Apprenticeship Levy Reform

A change could help our sector develop the talent pipeline and address skills challenges. Insurance broking is a sector that has a significant proportion of highly skilled roles where job holders need commercial acumen and analytical capability.

We would like to see:

  • Expansion of the apprenticeship levy to a wider skills development levy that would provide support for all workplace skills and training – both in and outside a formal apprenticeship framework.
  • The 12-month minimum duration under the existing Levy rules to be removed so that more development opportunities could be offered.
  • Greater flexibility around the rules could help brokers to encourage workers who have retired early to re-join the industry, and tackling the employment gaps that exist in our sector through an increased uptake of a new ‘skills levy’ would have a UK-wide distribution impact and align with Government aims of levelling up through regional economic growth.

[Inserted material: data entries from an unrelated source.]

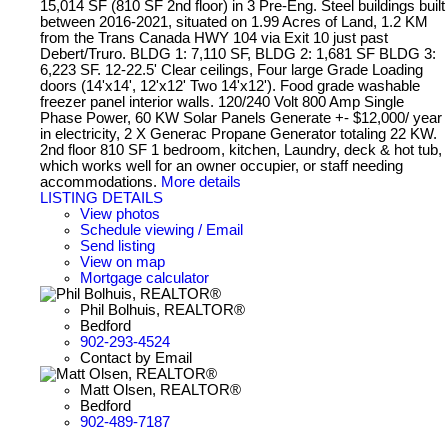
15,014 SF (810 SF 2nd floor) in 3 Pre-Eng. Steel buildings built
between 2016-2021, situated on 1.99 Acres of Land, 1.2 KM
from the Trans Canada HWY 104 via Exit 10 just past
Debert/Truro. BLDG 1: 7,110 SF, BLDG 2: 1,681 SF BLDG 3:
6,223 SF. 12-22.5' Clear ceilings, Four large Grade Loading
doors (14'x14', 12'x12' Two 14'x12'). Food grade washable
freezer panel interior walls. 120/240 Volt 800 Amp Single
Phase Power, 60 KW Solar Panels Generate +- $12,000/ year
in electricity, 2 X Generac Propane Generator totaling 22 KW.
2nd floor 810 SF 1 bedroom, kitchen, Laundry, deck & hot tub,
which works well for an owner occupier, or staff needing
accommodations.
More details
LISTING DETAILS
View photos
Schedule viewing / Email
Send listing
View on map
Mortgage calculator
Phil Bolhuis, REALTOR®
Bedford
902-293-4524
Contact by Email
Matt Olsen, REALTOR®
Bedford
902-489-7187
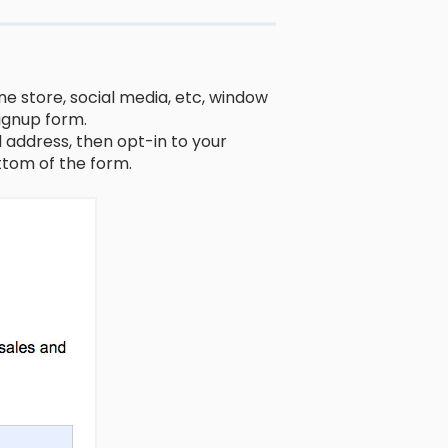
ne store, social media, etc, window
signup form.
address, then opt-in to your
tom of the form.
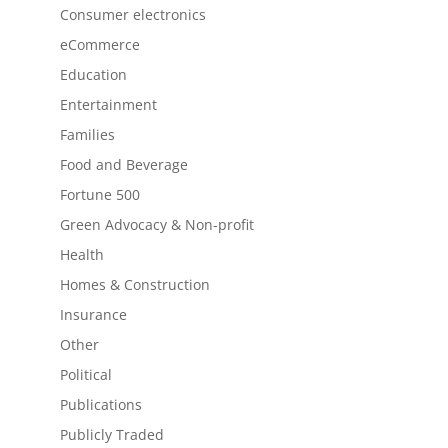
Consumer electronics
eCommerce
Education
Entertainment
Families
Food and Beverage
Fortune 500
Green Advocacy & Non-profit
Health
Homes & Construction
Insurance
Other
Political
Publications
Publicly Traded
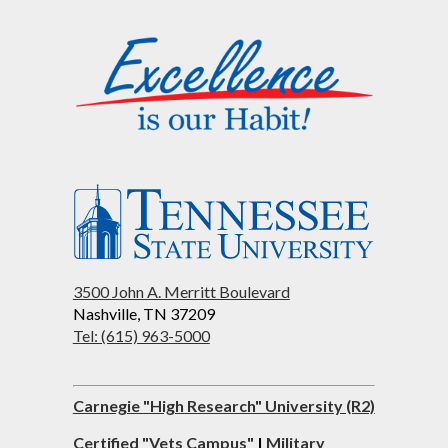
3500 John A. Merritt Boulevard
Nashville, TN 37209
Tel: (615) 963-5000
Carnegie "High Research" University (R2)
Certified "Vets Campus"
|
Military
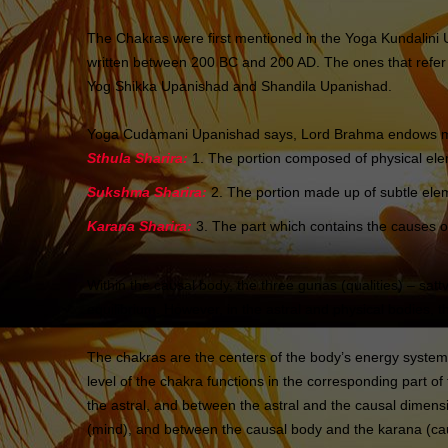
The Chakras were first mentioned in the Yoga Kundalini
written between 200 BC and 200 AD. The ones that refer
Yog Shikka Upanishad and Shandila Upanishad.
Yoga Cudamani Upanishad says, Lord Brahma endows man 
Sthula Sharira:
1. The portion composed of physical eleme
Sukshma Sharira:
2. The portion made up of subtle elem
Karana Sharira:
3. The part which contains the causes of
Within the causal body, the three gunas (qualities) – sattv
equilibrium. However, in the astral and physical bodies, 
The chakras are the centers of the body’s energy systems,
level of the chakra functions in the corresponding part o
the astral, and between the astral and the causal dimen
(mind), and between the causal body and the karana (causa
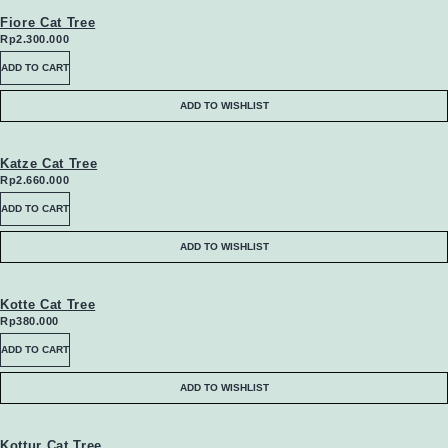
the
may
Fiore Cat Tree
Rp
2.300.000
product
be
ADD TO CART
page
chosen
ADD TO WISHLIST
on
the
Katze Cat Tree
Rp
2.660.000
product
ADD TO CART
page
ADD TO WISHLIST
Kotte Cat Tree
Rp
380.000
ADD TO CART
ADD TO WISHLIST
Kottur Cat Tree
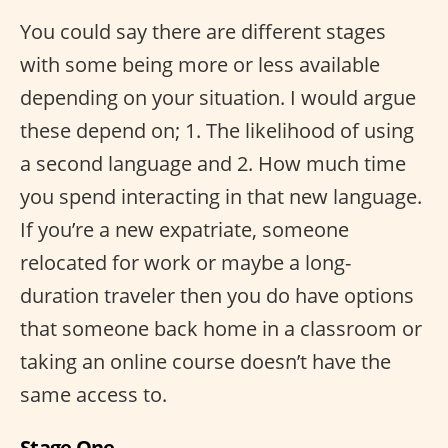
You could say there are different stages
with some being more or less available
depending on your situation. I would argue
these depend on; 1. The likelihood of using
a second language and 2. How much time
you spend interacting in that new language.
If you’re a new expatriate, someone
relocated for work or maybe a long-
duration traveler then you do have options
that someone back home in a classroom or
taking an online course doesn’t have the
same access to.
Stage One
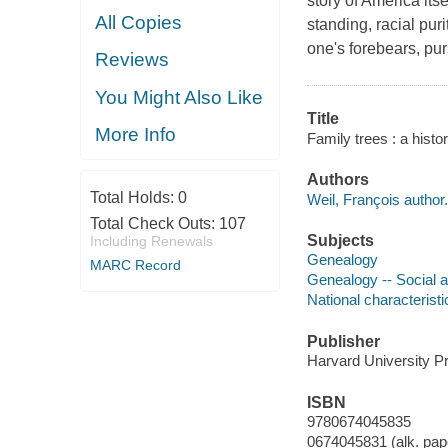
story of America its
All Copies
standing, racial pur
one's forebears, pu
Reviews
You Might Also Like
Title
More Info
Family trees : a histo
Authors
Total Holds:
0
Weil, François author.
Total Check Outs:
107
Subjects
Including Renewals
Genealogy
MARC Record
Genealogy -- Social 
National characterist
Publisher
Harvard University P
ISBN
9780674045835
0674045831 (alk. pap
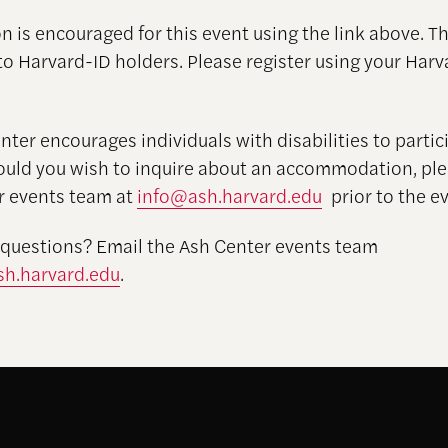
n is encouraged for this event using the link above. Th
to Harvard-ID holders. Please register using your Harv
ter encourages individuals with disabilities to partici
ould you wish to inquire about an accommodation, pl
r events team at
info@ash.harvard.edu
prior to the ev
 questions? Email the Ash Center events team
h.harvard.edu
.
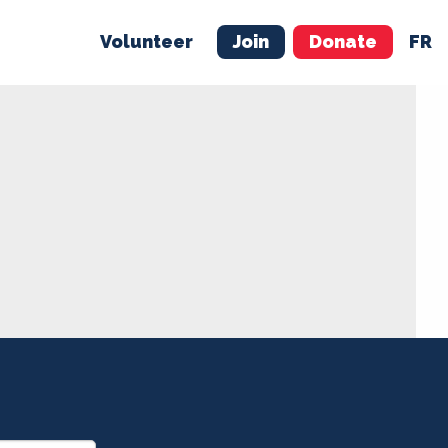
Volunteer
Join
Donate
FR
ER
JOIN
MERCH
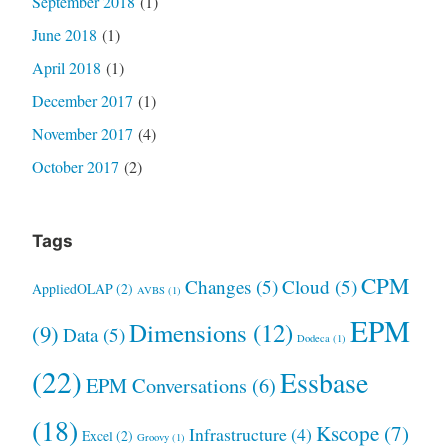
September 2018
(1)
June 2018
(1)
April 2018
(1)
December 2017
(1)
November 2017
(4)
October 2017
(2)
Tags
CPM
Changes
(5)
Cloud
(5)
AppliedOLAP
(2)
AVBS
(1)
EPM
Dimensions
(12)
(9)
Data
(5)
Dodeca
(1)
(22)
Essbase
EPM Conversations
(6)
(18)
Kscope
(7)
Infrastructure
(4)
Excel
(2)
Groovy
(1)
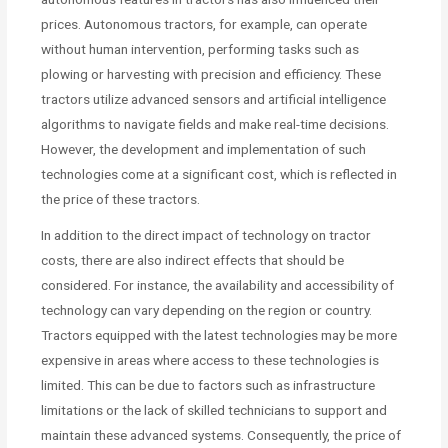
prices. Autonomous tractors, for example, can operate
without human intervention, performing tasks such as
plowing or harvesting with precision and efficiency. These
tractors utilize advanced sensors and artificial intelligence
algorithms to navigate fields and make real-time decisions.
However, the development and implementation of such
technologies come at a significant cost, which is reflected in
the price of these tractors.
In addition to the direct impact of technology on tractor
costs, there are also indirect effects that should be
considered. For instance, the availability and accessibility of
technology can vary depending on the region or country.
Tractors equipped with the latest technologies may be more
expensive in areas where access to these technologies is
limited. This can be due to factors such as infrastructure
limitations or the lack of skilled technicians to support and
maintain these advanced systems. Consequently, the price of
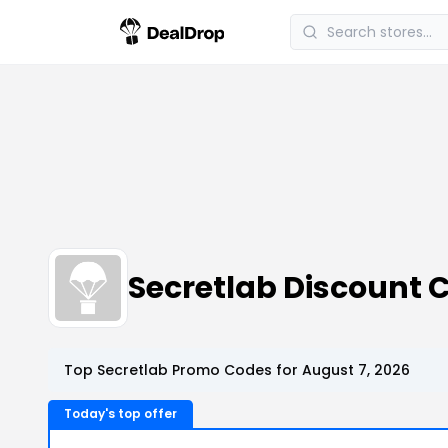
Secretlab Discount
Top Secretlab Promo Codes for August 7, 2026
Today's top offer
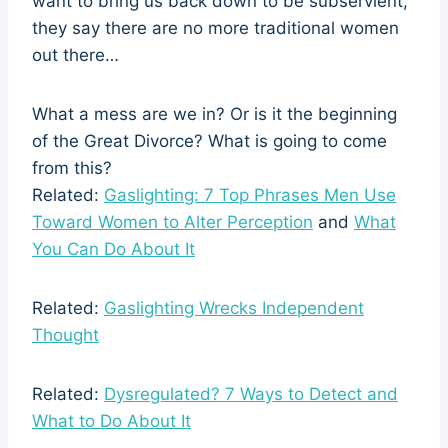
want to bring us back down to be subservient,
they say there are no more traditional women
out there…
What a mess are we in? Or is it the beginning
of the Great Divorce? What is going to come
from this?
Related:
Gaslighting: 7 Top Phrases Men Use
Toward Women to Alter Perception
and
What
You Can Do About It
Related:
Gaslighting Wrecks Independent
Thought
Related:
Dysregulated? 7 Ways to Detect and
What to Do About It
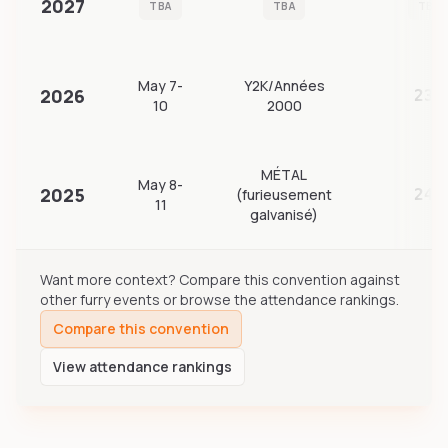
2027
TBA
TBA
TBA
May 7-
Y2K/Années
2026
239
10
2000
MÉTAL
May 8-
2025
(furieusement
241
11
galvanisé)
Want more context? Compare this convention against
other furry events or browse the attendance rankings.
Compare this convention
View attendance rankings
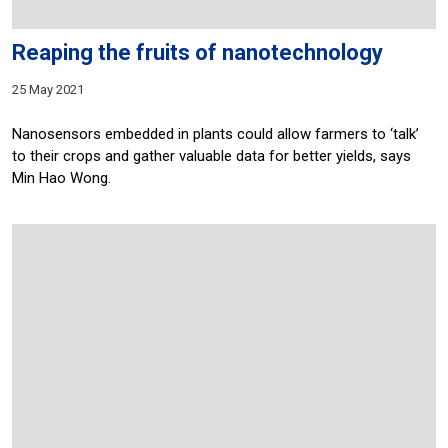
Reaping the fruits of nanotechnology
25 May 2021
Nanosensors embedded in plants could allow farmers to ‘talk’
to their crops and gather valuable data for better yields, says
Min Hao Wong.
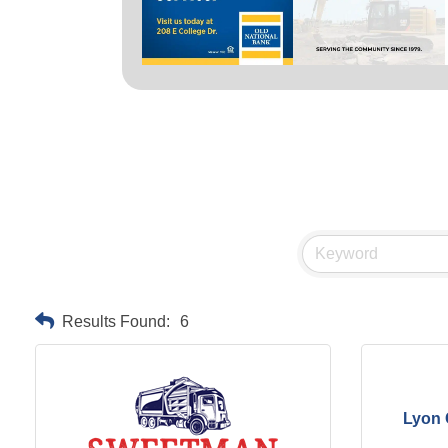
Results Found:
6
Lyon 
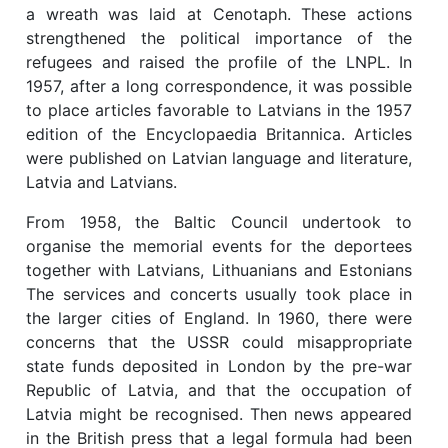
a wreath was laid at Cenotaph. These actions
strengthened the political importance of the
refugees and raised the profile of the LNPL. In
1957, after a long correspondence, it was possible
to place articles favorable to Latvians in the 1957
edition of the Encyclopaedia Britannica. Articles
were published on Latvian language and literature,
Latvia and Latvians.
From 1958, the Baltic Council undertook to
organise the memorial events for the deportees
together with Latvians, Lithuanians and Estonians
The services and concerts usually took place in
the larger cities of England. In 1960, there were
concerns that the USSR could misappropriate
state funds deposited in London by the pre-war
Republic of Latvia, and that the occupation of
Latvia might be recognised. Then news appeared
in the British press that a legal formula had been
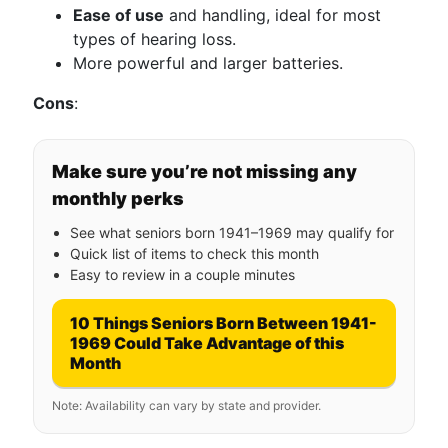
Ease of use
and handling, ideal for most
types of hearing loss.
More powerful and larger batteries.
Cons
:
Make sure you’re not missing any
monthly perks
See what seniors born 1941–1969 may qualify for
Quick list of items to check this month
Easy to review in a couple minutes
10 Things Seniors Born Between 1941-
1969 Could Take Advantage of this
Month
Note: Availability can vary by state and provider.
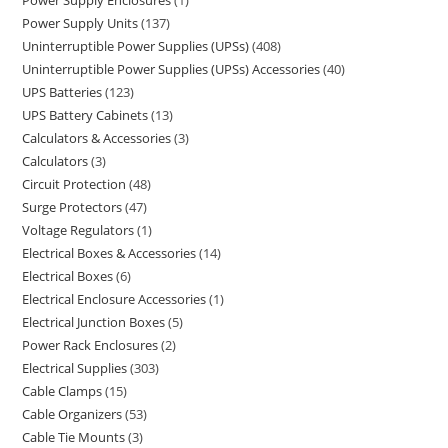
Power Supply Enclosures
1
Power Supply Units
137
Uninterruptible Power Supplies (UPSs)
408
Uninterruptible Power Supplies (UPSs) Accessories
40
UPS Batteries
123
UPS Battery Cabinets
13
Calculators & Accessories
3
Calculators
3
Circuit Protection
48
Surge Protectors
47
Voltage Regulators
1
Electrical Boxes & Accessories
14
Electrical Boxes
6
Electrical Enclosure Accessories
1
Electrical Junction Boxes
5
Power Rack Enclosures
2
Electrical Supplies
303
Cable Clamps
15
Cable Organizers
53
Cable Tie Mounts
3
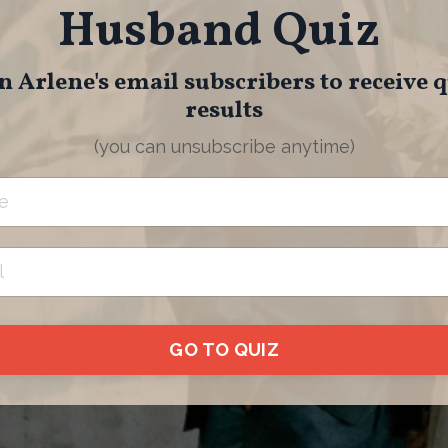
Husband Quiz
n Arlene's email subscribers to receive 
results
(you can unsubscribe anytime)
GO TO QUIZ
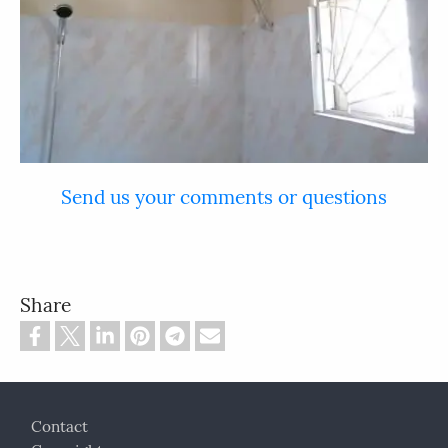
Send us your comments or questions
Share
Footer
Contact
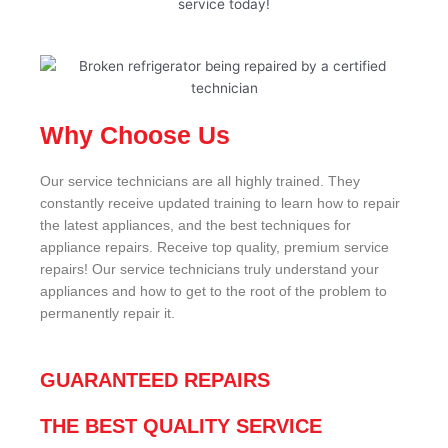
service today!
Why Choose Us
Our service technicians are all highly trained. They
constantly receive updated training to learn how to repair
the latest appliances, and the best techniques for
appliance repairs. Receive top quality, premium service
repairs! Our service technicians truly understand your
appliances and how to get to the root of the problem to
permanently repair it.
GUARANTEED REPAIRS
THE BEST QUALITY SERVICE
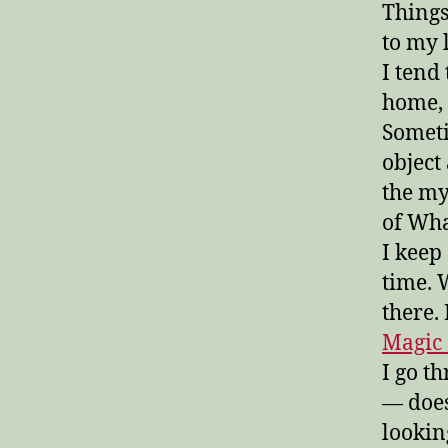
Things
to my 
I tend
home, 
Someti
object
the my
of Wha
I keep
time. W
there.
Magic 
I go t
— does
lookin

Financial Services and Markets Bill

This Bill must set out clear requirements to ensure accountability for the regulators on meeting the new growth and international competitiveness objective. We want to see greater debate and challenge on proposed rules to ensure protection for consumers but in a cost-effective way for industry.  We urge Government to include a requirement for the FCA to set out in their consultation papers how proposals would operate towards facilitating and promoting the international competitiveness of the UK economy and its growth in the medium- to long-term.

The Budget is never limited to what the Chancellor says in the chamber - the devil in the detail is the ‘red book’ published shortly afterwards. We will make sure we report back to members whatever the outcome.